The guard said something like, “Oh, I would have allowed you to enter freely at any time. But it is my job to reply to any spoken REQUEST for permission with the word ‘no’.” In this fable about futility, the man died in bitter sorrow. Somehow, that story melded with my story of recovery. After taking a long time to finish my Step 4 inventory, I made dozens of excuses for not beginning Step 5.

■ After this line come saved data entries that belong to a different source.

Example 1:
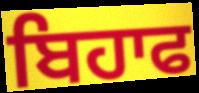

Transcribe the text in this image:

ਬਿਹਾਫ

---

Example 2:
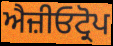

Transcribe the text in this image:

ਐਜ਼ੀਓਟ੍ਰੋਪ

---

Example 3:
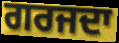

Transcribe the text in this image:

ਗਰਜਦਾ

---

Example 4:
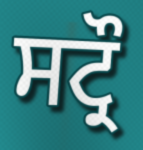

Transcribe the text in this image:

ਸਟ੍ਰੌ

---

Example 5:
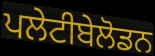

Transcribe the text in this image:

ਪਲੇਟੀਬੇਲੋਡਨ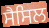
ਸੈਸਿਲ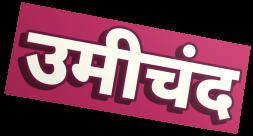
उमीचंदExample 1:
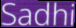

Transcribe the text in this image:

Sadhi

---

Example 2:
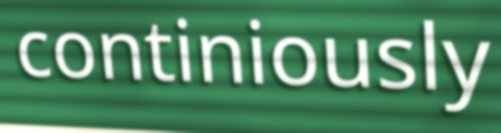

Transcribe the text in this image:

continiously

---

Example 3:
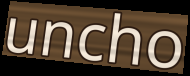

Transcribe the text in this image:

uncho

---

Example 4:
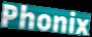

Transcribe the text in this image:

Phonix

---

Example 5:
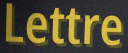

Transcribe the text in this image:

Lettre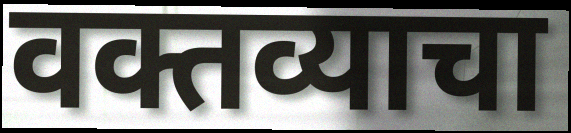
वक्तव्याचा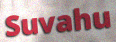
Suvahu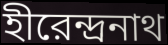
হীরেন্দ্রনাথ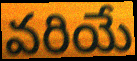
వరియేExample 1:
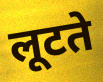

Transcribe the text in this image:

लूटते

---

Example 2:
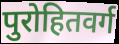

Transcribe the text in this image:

पुरोहितवर्ग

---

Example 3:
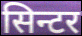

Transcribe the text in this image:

सिन्टर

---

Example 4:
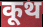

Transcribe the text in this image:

कूथ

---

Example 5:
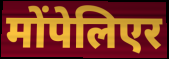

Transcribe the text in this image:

मोंपेलिएर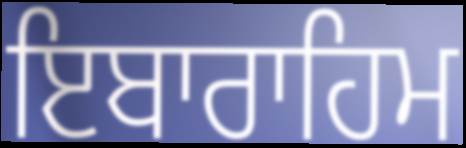
ਇਬਾਰਾਹਿਮ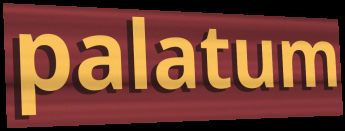
palatumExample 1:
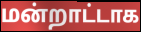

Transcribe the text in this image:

மன்றாட்டாக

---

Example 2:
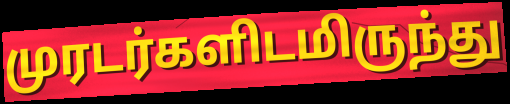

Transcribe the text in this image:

முரடர்களிடமிருந்து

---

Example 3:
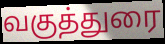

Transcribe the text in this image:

வகுத்துரை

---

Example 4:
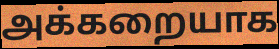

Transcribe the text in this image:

அக்கறையாக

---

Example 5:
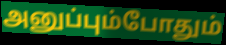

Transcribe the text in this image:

அனுப்பும்போதும்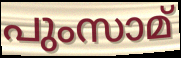
പുംസാമ്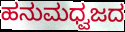
ಹನುಮಧ್ವಜದ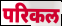
परिकलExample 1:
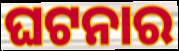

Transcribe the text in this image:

ଘଟନାର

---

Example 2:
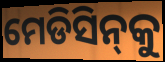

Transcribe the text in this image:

ମେଡିସିନ୍‌କୁ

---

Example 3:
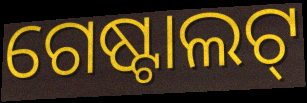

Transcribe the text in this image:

ଗେଷ୍ଟାଲଟ୍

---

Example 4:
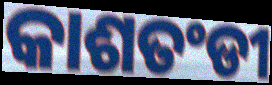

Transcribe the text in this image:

କାଶତଂଡୀ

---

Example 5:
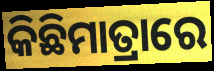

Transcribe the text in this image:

କିଛିମାତ୍ରାରେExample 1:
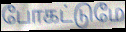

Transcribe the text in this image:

போகட்டுமே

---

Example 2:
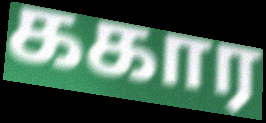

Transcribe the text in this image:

ககார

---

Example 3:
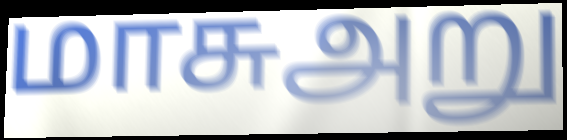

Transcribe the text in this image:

மாசுஅறு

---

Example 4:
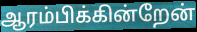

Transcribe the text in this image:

ஆரம்பிக்கின்றேன்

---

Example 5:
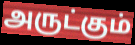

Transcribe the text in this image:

அருட்கும்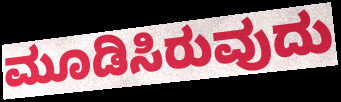
ಮೂಡಿಸಿರುವುದುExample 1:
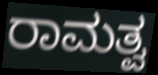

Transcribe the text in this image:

ರಾಮತ್ವ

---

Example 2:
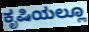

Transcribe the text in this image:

ಕೃಷಿಯಲ್ಲೂ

The primary reason was because I didn’t see the point. So what if I read my inventory to my sponsor? Reading these painful facts would not change them. And as for admitting to God and myself, well, I thought that both parties were already aware of the contents of my Step 4 inventory. Every time I wanted to bring it up with my sponsor, a voice inside me would refuse permission. “Don’t waste his time. He has other sponsees who have REAL problems” was my inner guard’s insistent reply. It startled me one day when my sponsor nearly barked out, “So are you going to do the Fifth Step or NOT?”.

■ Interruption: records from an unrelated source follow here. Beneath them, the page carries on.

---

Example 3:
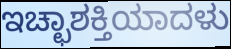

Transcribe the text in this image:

ಇಚ್ಛಾಶಕ್ತಿಯಾದಳು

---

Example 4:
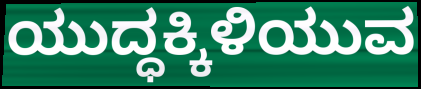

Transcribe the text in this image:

ಯುದ್ಧಕ್ಕಿಳಿಯುವ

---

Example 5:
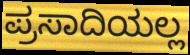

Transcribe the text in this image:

ಪ್ರಸಾದಿಯಲ್ಲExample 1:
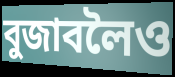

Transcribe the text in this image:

বুজাবলৈও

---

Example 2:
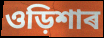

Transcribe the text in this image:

ওড়িশাৰ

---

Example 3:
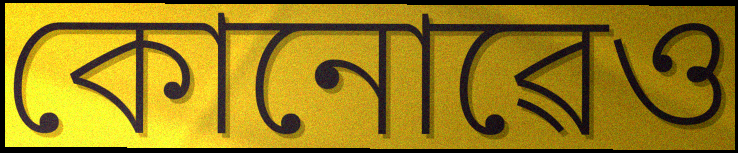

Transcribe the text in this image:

কোনোৱেও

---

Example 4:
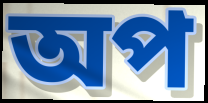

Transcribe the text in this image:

অপ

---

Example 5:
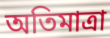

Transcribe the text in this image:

অতিমাত্ৰা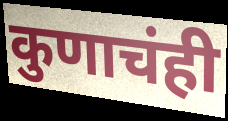
कुणाचंहीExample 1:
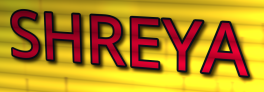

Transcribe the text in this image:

SHREYA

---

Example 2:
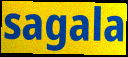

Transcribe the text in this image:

sagala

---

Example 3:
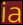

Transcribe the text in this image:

ia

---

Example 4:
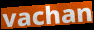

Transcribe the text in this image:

vachan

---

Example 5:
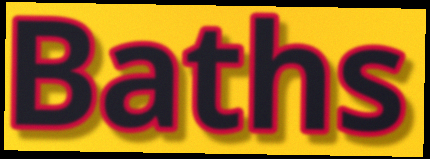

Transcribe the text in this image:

Baths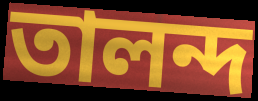
তালন্দ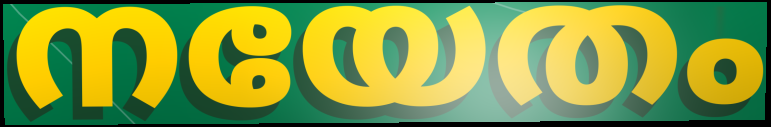
നയേതം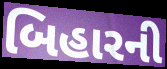
બિહારની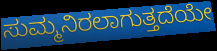
ಸುಮ್ಮನಿರಲಾಗುತ್ತದೆಯೇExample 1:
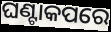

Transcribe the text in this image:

ଘଣ୍ଟାକପରେ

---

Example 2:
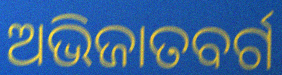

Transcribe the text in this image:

ଅଭିଜାତବର୍ଗ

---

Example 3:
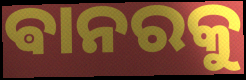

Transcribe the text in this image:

ଵାନରକୁ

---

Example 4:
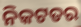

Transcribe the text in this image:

ନିକଟତର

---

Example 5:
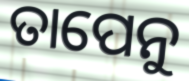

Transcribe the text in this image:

ତାପେନୁ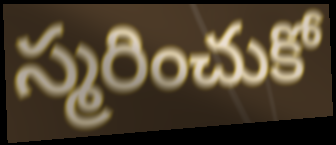
స్మరించుకోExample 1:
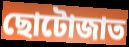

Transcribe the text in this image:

ছোটোজাত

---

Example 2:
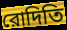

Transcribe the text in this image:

রোদিতি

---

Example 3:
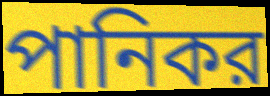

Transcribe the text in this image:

পানিকর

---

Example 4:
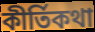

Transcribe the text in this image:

That was the prodding I needed. We promptly set up a time and place. It took two sessions, but we went through every nook and cranny of my shortcomings. It was a very different experience than I expected. It was an inner journey of some kind; one that brought me to a new place I had never been before. When I took up my drawing pen, the image you see now leapt into mind. It had ingredients of the Kafka story. There was an important entrance. There was a seat just outside that door where applicants for admission could wait. But there was something else; I added a fairly small door that is historically called a “man door”. It was a person-sized door built into large city gates. It allowed individual pedestrians to slip in and out of the city without the necessity of opening the heavy defensive gates. All of the above ideas came together in my mind. The “suffering” (trouble) that prevented me from admitting the truth had came in the form of my dread, procrastination, inertia, bad habits, and general fear. My sponsor’s gruff demand that I take Step 5 allowed me to overcome all of these. Somehow he gave me the courage to push past the negative guardian and step quietly through the man-door. And what a gate it turned out to be. I had expected that act of admitting my shortcoming would be huge, terrible, melodramatic, and earth-shaking… as if pushing open those enormous and infinitely heavy fortress gates.
What nonsense!
The actual act of doing a Fifth Step was simple and humble and gentle and sensible meeting with my sponsor. Everything my internal guard had threatened me with completely vanished. I am glad I went to the trouble to tell God, myself, and another human being the exact nature of my wrongs. And now that I have done it, I look forward to Meetings where I can share my wrong with others. I never did have to battle my way past a fearsome guard or a fortified castle gate. Instead, it took the simple courage to admit in a small and true way, what I had done that separated me from God. And almost that quickly, I found myself once again admitted to the presence of my Higher Power. It is amazing. Simply amazing. I still cannot find the words to express my gratitude.